Luang Por Im gave the bottle to the devotee and told him to take it to competition, which he did. He won the competition, and took his winnings and the fish home with him. When he got home, he decided to place the fish in a different bottle, and took it out with a net. But as soon as the fish rose above water, it turned back int a folded Bai Jag leaf origami fish. This was yet another amazing miracle of Luang Por Im.

========

| Assigned task 1 |
Condense the paragraph of the Luang Por Im story that begins "Luang Por Im gave the bottle" into a shorter version that keeps its main facts.
| Assigned task 2 |
Reproduce the stretch of the Luang Por Im story from "Luang Por Im gave" through "Luang Por Im.", word for word.
The records do not need to be consulted.

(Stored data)
========

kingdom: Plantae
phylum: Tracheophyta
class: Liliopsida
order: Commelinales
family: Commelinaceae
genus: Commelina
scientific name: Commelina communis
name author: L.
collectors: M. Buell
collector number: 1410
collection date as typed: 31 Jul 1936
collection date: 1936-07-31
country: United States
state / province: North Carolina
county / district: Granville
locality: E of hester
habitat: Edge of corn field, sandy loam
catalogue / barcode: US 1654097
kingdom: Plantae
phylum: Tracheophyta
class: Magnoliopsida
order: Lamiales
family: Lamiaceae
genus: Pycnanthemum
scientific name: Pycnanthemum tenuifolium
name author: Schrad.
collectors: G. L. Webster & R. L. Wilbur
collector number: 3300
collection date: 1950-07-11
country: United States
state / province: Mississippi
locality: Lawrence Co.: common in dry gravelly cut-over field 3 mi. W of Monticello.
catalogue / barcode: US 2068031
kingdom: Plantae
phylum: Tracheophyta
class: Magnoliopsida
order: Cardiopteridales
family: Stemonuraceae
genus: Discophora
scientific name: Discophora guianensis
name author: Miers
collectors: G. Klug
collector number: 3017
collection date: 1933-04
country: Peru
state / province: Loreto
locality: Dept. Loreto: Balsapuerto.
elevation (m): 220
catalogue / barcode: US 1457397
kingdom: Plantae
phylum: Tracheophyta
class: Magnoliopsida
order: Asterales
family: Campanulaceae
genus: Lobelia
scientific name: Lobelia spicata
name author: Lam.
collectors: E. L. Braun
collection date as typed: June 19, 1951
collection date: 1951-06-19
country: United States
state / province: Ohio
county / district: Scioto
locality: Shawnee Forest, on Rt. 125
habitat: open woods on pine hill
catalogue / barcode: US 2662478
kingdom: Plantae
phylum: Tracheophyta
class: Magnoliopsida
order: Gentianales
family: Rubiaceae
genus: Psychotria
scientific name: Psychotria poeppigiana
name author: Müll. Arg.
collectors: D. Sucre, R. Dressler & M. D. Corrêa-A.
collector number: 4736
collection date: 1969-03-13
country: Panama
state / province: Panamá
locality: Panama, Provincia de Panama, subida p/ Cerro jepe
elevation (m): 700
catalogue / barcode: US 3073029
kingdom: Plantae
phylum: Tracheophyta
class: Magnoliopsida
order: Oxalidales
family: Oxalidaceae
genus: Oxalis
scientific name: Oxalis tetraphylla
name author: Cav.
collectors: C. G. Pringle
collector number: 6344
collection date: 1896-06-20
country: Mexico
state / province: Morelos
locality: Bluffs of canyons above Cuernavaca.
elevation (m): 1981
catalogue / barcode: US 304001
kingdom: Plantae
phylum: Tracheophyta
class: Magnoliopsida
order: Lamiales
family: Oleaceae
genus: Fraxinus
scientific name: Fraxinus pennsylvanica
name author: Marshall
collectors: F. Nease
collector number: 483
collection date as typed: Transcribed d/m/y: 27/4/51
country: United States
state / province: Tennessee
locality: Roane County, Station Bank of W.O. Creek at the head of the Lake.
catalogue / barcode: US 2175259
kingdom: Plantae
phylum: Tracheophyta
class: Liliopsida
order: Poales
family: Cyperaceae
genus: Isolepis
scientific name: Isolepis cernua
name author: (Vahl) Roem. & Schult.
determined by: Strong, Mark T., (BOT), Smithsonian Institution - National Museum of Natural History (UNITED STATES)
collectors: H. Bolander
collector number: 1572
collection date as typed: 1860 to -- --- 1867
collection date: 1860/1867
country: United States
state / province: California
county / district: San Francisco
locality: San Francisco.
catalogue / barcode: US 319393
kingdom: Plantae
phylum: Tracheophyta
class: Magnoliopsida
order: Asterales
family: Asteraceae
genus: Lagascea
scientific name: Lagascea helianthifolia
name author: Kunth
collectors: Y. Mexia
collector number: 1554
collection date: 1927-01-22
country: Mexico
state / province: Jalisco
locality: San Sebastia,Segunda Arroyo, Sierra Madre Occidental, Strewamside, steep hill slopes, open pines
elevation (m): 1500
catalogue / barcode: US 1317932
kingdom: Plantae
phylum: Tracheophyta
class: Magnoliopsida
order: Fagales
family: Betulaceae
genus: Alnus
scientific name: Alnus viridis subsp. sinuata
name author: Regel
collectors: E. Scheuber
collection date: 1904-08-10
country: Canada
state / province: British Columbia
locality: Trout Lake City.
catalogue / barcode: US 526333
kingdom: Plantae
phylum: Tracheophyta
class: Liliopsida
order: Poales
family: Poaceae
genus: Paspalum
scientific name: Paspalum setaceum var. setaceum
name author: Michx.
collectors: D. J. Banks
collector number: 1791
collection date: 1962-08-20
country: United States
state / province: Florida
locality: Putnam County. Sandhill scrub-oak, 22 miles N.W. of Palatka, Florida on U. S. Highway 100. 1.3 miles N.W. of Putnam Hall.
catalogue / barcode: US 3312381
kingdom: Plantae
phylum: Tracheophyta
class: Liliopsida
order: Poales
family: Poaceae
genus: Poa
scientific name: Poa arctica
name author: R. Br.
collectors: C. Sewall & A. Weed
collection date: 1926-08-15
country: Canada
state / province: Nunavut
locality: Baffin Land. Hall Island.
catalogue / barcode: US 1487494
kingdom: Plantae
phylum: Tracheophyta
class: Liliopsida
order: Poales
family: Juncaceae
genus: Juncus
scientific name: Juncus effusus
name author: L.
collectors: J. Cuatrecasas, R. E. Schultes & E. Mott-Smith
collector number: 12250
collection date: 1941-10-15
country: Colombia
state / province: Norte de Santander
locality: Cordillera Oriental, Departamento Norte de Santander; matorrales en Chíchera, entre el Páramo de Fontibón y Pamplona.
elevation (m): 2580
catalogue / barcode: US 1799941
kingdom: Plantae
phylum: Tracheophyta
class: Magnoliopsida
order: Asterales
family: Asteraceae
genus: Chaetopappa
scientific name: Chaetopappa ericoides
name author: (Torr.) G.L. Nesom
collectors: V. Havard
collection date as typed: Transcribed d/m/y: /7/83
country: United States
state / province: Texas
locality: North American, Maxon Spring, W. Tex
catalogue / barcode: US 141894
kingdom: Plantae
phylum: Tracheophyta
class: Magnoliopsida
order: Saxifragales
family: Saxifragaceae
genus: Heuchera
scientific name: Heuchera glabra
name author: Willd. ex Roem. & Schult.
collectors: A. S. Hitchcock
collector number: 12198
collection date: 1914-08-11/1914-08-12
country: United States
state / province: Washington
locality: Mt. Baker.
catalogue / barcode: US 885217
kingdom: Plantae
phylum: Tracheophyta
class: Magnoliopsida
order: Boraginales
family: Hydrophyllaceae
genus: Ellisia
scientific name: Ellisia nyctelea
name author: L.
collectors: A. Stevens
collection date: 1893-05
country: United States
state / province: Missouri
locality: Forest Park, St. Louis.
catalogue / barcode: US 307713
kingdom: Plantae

========

| Task output 1 |
Luang Por Im gave a devotee a bottle and told him to enter it in a competition. The devotee won and took his winnings and the fish home. When he lifted the fish out with a net to move it to another bottle, it turned back into a folded Bai Jag leaf origami fish as soon as it left the water. This was another miracle of Luang Por Im.

| Task output 2 |
Luang Por Im gave the bottle to the devotee and told him to take it to competition, which he did. He won the competition, and took his winnings and the fish home with him. When he got home, he decided to place the fish in a different bottle, and took it out with a net. But as soon as the fish rose above water, it turned back int a folded Bai Jag leaf origami fish. This was yet another amazing miracle of Luang Por Im.